Le Q.O.: En parlant de justice, que pouvez-vous nous dire du degré d'indépendance des magistrats et de la justice en général '
Me Ksentini: Vous savez, il est très difficile de rendre un jugement juste et équitable et, je l'ai toujours dit, les magistrats devraient avoir encore plus de liberté, d'indépendance ; il faudrait conforter tous les acquis obtenus jusque-là et, surtout, il faudrait encourager le magistrat à être indépendant quand il rend un jugement. Beaucoup de magistrats continuent à se considérer comme des fonctionnaires alors qu'ils ont une mission noble, spéciale et difficile à accomplir. Bien sûr, ce sont des êtres humains qui ont des aspirations comme tous les autres mais il leur faudrait épouser les spécificités de cette fonction. C'est pour cela que je dis toujours que les pouvoirs publics devraient inciter les magistrats à être indépendants et à les aider pour y arriver. En outre, tout le monde dit que la justice est un pouvoir alors qu'en réalité la justice est une autorité, il y a lieu de clarifier tous les amalgames. Enfin, je ne sais pas pourquoi beaucoup déforment mes propos en disant que je critique les magistrats alors que ce n'est pas vrai.
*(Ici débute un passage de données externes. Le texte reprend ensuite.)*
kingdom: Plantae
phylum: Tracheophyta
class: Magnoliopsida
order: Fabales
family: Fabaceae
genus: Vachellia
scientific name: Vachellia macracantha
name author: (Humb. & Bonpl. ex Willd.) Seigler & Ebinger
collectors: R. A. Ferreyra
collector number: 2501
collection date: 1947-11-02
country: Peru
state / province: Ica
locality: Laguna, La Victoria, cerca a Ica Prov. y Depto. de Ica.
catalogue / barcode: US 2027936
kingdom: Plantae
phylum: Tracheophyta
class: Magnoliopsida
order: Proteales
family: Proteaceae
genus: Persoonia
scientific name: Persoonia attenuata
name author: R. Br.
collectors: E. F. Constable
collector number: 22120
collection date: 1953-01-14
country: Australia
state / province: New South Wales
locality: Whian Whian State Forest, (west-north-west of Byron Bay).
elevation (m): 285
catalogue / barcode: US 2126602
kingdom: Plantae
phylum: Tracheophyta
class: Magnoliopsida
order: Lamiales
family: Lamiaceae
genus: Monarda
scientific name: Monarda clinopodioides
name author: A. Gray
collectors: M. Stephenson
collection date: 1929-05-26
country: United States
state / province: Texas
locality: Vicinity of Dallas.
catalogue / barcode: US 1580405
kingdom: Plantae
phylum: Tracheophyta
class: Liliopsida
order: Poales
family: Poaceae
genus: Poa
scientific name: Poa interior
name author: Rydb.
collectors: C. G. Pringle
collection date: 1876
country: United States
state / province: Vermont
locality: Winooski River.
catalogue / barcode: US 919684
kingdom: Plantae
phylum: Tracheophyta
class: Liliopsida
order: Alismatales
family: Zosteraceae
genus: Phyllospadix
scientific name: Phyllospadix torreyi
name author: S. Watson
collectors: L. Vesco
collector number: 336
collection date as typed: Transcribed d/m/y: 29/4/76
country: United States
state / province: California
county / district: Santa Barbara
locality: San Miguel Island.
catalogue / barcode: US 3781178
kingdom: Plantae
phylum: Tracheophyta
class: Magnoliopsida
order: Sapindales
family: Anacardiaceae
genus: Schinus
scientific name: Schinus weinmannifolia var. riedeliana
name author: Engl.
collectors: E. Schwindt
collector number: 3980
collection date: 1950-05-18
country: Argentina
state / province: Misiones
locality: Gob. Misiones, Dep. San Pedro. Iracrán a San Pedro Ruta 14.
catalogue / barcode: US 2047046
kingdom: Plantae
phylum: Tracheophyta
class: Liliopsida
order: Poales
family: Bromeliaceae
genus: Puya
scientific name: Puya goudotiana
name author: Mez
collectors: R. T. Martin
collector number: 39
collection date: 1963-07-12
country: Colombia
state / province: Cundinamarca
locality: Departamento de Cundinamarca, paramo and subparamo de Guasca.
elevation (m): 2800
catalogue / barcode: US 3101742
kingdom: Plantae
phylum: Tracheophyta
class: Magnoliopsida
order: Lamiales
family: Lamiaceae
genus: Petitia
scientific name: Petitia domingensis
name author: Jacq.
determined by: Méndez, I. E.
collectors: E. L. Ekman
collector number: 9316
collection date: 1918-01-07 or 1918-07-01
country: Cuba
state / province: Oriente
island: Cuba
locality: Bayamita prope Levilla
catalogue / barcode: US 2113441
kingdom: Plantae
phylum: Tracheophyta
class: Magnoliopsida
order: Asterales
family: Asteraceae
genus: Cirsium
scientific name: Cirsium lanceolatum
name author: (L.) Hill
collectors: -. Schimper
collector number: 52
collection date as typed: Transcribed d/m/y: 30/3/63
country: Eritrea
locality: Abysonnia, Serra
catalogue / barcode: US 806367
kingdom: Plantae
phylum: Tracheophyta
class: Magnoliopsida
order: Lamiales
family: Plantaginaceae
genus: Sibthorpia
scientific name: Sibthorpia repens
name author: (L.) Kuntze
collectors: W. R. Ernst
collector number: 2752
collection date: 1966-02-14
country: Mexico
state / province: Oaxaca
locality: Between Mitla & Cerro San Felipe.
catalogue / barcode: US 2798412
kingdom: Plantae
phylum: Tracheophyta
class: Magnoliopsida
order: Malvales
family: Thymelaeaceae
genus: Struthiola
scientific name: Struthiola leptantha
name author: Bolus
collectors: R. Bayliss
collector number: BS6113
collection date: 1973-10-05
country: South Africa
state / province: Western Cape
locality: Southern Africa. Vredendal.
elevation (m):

Au contraire, je dis toujours que les magistrats ont une fonction difficile et que la plupart s'en acquittent de manière honorable, en appliquant la loi.
Le Q.O.: Et la profession d'avocat '
Me Ksentini: Je dirai que ce n'est plus comme avant. Il y a actuellement trop d'avocats et j'estime que les autorités compétentes devraient appliquer un numerus clausus pour limiter le nombre d'avocats et éviter que la profession se clochardise. Il y a une vingtaine d'années, quand j'étais bâtonnier, le nombre d'avocats pour les trois wilayas (Médéa, Blida et Tipasa) était d'à peine cinq cent, alors qu'actuellement il a été multiplié par presque dix, c'est vous dire ! En outre, la profession d'avocat est la seule qui est autorisée sans formation spécifique. En effet, pour être huissier de justice, notaire ou autre, il faut suivre une formation et ce n'est pas le cas pour l'avocat, il suffit d'avoir sa capacité en droit et de suivre un stage pratique de 9 mois pour prétendre à être inscrit au barreau. Je pense qu'il faudrait créer une école d'avocats où les prétendants seront formés durant une période d'au moins cinq ans, ce qui leur permettra d'être aguerris lorsqu'ils se retrouveront au prétoire.